(AVAILABLE RECORDS Opens)

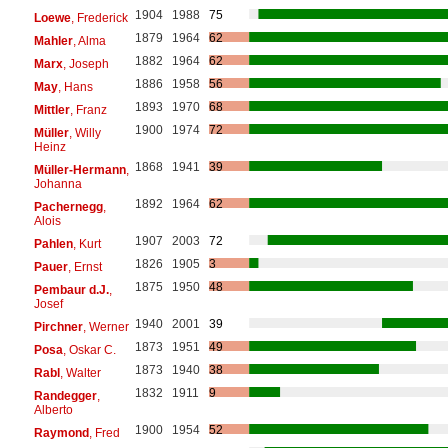
1904
1988
75
Loewe
, Frederick
1879
1964
62
Mahler
, Alma
1882
1964
62
Marx
, Joseph
1886
1958
56
May
, Hans
1893
1970
68
Mittler
, Franz
1900
1974
72
Müller
, Willy
Heinz
1868
1941
39
Müller-Hermann
,
Johanna
1892
1964
62
Pachernegg
,
Alois
1907
2003
72
Pahlen
, Kurt
1826
1905
3
Pauer
, Ernst
1875
1950
48
Pembaur d.J.
,
Josef
1940
2001
39
Pirchner
, Werner
1873
1951
49
Posa
, Oskar C.
1873
1940
38
Rabl
, Walter
1832
1911
9
Randegger
,
Alberto
1900
1954
52
Raymond
, Fred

(AVAILABLE RECORDS Closes)

WHAT IS BEING ASKED:
Omit the pictures and repeat the rest of the listing verbatim.

WRITTEN RESPONSE:
1904
1988
75
Loewe
, Frederick
1879
1964
62
Mahler
, Alma
1882
1964
62
Marx
, Joseph
1886
1958
56
May
, Hans
1893
1970
68
Mittler
, Franz
1900
1974
72
Müller
, Willy
Heinz
1868
1941
39
Müller-Hermann
,
Johanna
1892
1964
62
Pachernegg
,
Alois
1907
2003
72
Pahlen
, Kurt
1826
1905
3
Pauer
, Ernst
1875
1950
48
Pembaur d.J.
,
Josef
1940
2001
39
Pirchner
, Werner
1873
1951
49
Posa
, Oskar C.
1873
1940
38
Rabl
, Walter
1832
1911
9
Randegger
,
Alberto
1900
1954
52
Raymond
, Fred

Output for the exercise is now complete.